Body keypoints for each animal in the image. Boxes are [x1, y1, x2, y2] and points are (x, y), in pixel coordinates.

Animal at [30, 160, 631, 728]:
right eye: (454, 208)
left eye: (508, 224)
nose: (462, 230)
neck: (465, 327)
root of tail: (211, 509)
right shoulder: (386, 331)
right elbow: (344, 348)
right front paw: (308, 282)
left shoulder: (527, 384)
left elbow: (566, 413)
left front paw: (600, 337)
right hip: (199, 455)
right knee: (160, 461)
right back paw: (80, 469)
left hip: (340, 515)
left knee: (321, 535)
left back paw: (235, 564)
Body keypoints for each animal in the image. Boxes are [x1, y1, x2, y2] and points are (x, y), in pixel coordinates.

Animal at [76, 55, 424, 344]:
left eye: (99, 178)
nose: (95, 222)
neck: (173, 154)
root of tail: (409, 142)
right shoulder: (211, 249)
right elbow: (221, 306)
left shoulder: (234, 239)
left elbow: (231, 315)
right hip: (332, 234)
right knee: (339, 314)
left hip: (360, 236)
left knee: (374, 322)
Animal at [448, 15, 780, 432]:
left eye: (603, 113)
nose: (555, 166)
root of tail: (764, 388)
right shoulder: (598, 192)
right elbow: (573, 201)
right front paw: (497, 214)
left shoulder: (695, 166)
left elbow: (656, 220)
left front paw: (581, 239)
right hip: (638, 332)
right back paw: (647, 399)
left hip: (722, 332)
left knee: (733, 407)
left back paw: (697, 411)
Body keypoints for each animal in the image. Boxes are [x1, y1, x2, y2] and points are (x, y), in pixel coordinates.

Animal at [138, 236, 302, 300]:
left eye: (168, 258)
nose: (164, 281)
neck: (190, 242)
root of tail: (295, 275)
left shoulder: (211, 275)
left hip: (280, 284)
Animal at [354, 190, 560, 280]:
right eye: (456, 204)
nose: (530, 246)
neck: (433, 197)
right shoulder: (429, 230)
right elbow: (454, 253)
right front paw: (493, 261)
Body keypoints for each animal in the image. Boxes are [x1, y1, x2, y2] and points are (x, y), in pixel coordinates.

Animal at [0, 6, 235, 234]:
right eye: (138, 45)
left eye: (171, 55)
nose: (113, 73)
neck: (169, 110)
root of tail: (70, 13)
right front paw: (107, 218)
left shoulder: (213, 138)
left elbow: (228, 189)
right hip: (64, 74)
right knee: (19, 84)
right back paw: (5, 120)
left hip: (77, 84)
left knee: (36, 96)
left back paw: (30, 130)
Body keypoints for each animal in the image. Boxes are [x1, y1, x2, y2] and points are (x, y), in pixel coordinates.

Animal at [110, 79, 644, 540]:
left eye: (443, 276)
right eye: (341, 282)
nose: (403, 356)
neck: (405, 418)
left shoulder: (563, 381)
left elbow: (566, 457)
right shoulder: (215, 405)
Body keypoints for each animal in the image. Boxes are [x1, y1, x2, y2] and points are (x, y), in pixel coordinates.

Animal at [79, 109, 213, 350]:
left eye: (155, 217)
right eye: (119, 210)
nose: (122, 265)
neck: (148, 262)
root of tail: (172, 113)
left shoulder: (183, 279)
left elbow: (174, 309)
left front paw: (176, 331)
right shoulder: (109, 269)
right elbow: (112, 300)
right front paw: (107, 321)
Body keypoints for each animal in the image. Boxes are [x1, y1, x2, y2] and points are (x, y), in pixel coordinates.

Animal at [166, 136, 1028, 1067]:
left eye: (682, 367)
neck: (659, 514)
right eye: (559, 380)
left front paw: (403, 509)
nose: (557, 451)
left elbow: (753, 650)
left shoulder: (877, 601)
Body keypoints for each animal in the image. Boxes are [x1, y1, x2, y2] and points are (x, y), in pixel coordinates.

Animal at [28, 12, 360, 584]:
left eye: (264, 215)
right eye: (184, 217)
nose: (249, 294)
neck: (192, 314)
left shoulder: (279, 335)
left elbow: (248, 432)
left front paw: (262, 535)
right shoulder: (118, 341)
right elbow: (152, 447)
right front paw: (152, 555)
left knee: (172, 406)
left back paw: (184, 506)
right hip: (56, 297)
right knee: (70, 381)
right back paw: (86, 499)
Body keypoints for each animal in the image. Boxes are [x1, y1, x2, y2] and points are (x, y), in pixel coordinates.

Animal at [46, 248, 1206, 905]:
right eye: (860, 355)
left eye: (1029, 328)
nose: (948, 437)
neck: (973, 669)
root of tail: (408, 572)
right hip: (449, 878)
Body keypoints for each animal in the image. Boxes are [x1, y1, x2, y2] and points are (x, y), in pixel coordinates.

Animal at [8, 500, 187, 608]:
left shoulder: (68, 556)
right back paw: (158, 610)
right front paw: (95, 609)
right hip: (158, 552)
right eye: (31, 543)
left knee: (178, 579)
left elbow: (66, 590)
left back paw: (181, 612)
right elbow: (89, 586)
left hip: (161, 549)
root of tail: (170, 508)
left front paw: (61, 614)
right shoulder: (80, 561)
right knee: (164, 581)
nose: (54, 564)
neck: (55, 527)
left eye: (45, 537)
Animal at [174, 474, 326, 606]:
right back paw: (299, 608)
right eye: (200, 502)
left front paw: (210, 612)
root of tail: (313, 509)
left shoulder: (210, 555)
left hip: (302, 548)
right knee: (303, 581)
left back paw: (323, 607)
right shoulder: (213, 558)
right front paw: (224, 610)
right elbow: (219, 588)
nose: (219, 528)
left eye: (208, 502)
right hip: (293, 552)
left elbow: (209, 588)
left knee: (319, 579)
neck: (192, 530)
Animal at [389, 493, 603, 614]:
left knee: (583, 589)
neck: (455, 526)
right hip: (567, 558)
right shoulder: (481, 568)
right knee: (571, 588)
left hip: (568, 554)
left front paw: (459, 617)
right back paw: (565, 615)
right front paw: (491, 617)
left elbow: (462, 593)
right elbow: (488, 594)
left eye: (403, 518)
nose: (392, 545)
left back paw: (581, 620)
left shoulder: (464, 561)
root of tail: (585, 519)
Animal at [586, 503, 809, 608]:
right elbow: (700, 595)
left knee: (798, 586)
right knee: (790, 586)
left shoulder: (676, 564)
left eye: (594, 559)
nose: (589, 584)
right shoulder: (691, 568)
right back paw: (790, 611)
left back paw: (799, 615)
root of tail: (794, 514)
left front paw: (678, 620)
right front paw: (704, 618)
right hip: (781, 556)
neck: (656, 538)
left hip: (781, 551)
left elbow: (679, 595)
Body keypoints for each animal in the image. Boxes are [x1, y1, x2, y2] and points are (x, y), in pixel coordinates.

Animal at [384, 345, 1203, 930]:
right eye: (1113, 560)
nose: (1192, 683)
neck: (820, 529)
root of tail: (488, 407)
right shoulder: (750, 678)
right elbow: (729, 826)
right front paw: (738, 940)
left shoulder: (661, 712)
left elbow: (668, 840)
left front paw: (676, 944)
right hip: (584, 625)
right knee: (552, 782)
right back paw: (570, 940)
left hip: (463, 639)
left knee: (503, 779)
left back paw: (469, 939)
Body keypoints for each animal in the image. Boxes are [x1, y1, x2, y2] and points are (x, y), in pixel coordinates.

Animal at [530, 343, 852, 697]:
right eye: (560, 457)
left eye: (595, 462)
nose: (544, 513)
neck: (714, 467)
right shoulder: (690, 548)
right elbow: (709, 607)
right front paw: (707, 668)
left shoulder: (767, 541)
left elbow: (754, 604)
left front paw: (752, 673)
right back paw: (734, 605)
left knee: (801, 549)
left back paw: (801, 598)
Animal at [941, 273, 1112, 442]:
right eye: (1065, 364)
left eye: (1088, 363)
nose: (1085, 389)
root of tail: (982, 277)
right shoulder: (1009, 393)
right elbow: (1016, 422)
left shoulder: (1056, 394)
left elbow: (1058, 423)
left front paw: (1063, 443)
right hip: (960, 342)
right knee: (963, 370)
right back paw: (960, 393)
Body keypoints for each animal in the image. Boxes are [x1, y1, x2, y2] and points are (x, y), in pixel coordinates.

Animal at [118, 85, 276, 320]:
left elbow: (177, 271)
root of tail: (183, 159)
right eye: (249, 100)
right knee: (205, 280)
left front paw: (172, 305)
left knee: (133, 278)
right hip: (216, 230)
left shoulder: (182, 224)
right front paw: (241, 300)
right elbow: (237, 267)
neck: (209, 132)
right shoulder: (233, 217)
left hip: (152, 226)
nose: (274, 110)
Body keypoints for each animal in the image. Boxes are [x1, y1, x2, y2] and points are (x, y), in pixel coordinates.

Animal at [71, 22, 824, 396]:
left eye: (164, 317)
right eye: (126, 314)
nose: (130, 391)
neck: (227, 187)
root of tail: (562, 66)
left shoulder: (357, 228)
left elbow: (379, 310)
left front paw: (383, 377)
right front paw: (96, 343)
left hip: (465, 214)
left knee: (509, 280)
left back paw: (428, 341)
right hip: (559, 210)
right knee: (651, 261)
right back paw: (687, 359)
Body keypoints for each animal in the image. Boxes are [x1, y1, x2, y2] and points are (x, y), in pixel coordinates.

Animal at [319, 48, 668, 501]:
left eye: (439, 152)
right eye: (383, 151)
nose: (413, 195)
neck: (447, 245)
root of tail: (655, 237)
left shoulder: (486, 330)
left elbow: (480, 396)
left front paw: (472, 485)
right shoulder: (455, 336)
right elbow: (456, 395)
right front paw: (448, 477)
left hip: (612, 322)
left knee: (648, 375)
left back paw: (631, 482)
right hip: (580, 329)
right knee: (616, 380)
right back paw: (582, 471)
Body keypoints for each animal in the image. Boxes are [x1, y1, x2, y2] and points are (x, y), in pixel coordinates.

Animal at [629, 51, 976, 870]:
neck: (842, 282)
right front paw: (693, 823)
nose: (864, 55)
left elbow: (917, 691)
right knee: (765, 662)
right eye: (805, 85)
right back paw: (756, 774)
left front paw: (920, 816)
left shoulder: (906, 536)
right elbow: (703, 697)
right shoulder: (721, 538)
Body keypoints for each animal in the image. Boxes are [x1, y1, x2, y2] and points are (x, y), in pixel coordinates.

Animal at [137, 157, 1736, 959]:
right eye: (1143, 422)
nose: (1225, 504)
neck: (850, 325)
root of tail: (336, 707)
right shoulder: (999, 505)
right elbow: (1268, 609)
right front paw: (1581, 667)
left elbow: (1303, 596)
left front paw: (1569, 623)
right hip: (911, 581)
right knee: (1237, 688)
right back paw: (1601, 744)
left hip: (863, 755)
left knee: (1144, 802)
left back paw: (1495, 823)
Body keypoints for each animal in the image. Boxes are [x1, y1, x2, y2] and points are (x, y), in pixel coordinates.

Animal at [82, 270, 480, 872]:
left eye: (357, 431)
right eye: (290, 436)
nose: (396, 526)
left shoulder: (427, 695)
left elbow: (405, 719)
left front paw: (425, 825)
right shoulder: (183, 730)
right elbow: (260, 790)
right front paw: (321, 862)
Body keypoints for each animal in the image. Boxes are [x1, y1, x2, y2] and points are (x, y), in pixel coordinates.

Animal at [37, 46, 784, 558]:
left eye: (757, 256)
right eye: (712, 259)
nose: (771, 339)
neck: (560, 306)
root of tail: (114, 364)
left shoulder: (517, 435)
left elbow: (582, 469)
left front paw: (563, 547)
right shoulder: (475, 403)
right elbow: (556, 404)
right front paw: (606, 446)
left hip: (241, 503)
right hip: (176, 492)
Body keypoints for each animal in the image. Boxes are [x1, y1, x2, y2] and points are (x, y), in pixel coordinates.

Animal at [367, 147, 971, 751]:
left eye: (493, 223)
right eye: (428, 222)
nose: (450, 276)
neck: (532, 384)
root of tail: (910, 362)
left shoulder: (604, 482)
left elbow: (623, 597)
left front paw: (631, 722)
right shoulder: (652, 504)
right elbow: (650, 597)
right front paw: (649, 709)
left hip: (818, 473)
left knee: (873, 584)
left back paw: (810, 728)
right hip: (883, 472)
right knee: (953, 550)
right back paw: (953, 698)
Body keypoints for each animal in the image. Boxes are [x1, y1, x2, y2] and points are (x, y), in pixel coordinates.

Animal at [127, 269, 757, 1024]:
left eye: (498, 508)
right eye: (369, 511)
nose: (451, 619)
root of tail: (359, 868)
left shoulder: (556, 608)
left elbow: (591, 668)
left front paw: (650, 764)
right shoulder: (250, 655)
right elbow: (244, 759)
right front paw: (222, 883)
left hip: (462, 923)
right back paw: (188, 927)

-=-=-=-=-

- [Problem details]
Where the line holding "left shoulder: (676, 564)" appears in the listing above, start reproducing exactly, and end with the line holding "left hip: (781, 551)".

- [Written solution]
left shoulder: (676, 564)
left eye: (594, 559)
nose: (589, 584)
right shoulder: (691, 568)
right back paw: (790, 611)
left back paw: (799, 615)
root of tail: (794, 514)
left front paw: (678, 620)
right front paw: (704, 618)
right hip: (781, 556)
neck: (656, 538)
left hip: (781, 551)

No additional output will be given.